Copy the lines below word for word, leaving out the pictures.

[Input Boundary: Start]

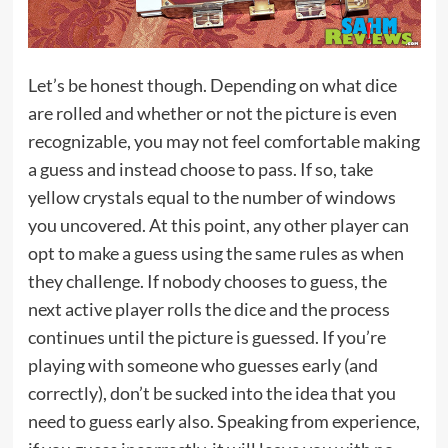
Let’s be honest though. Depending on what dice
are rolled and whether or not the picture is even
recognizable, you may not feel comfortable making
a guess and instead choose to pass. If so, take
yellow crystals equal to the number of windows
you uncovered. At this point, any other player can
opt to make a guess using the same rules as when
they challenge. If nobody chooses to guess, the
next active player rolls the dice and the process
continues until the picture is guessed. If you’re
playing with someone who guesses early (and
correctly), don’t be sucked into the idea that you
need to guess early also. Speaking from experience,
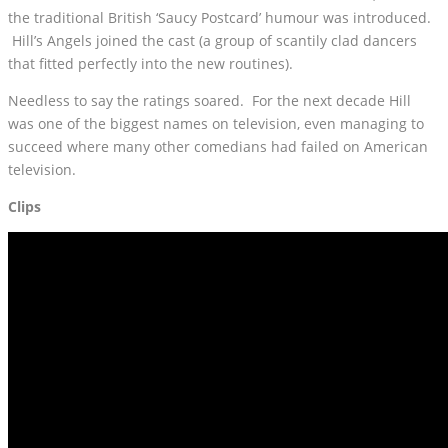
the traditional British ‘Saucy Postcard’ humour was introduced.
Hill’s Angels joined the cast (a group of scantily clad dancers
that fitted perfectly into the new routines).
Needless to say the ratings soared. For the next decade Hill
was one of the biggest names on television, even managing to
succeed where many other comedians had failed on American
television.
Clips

[Input Boundary: End]

Result of this exercise:
Let’s be honest though. Depending on what dice
are rolled and whether or not the picture is even
recognizable, you may not feel comfortable making
a guess and instead choose to pass. If so, take
yellow crystals equal to the number of windows
you uncovered. At this point, any other player can
opt to make a guess using the same rules as when
they challenge. If nobody chooses to guess, the
next active player rolls the dice and the process
continues until the picture is guessed. If you’re
playing with someone who guesses early (and
correctly), don’t be sucked into the idea that you
need to guess early also. Speaking from experience,
the traditional British ‘Saucy Postcard’ humour was introduced.
Hill’s Angels joined the cast (a group of scantily clad dancers
that fitted perfectly into the new routines).
Needless to say the ratings soared. For the next decade Hill
was one of the biggest names on television, even managing to
succeed where many other comedians had failed on American
television.
Clips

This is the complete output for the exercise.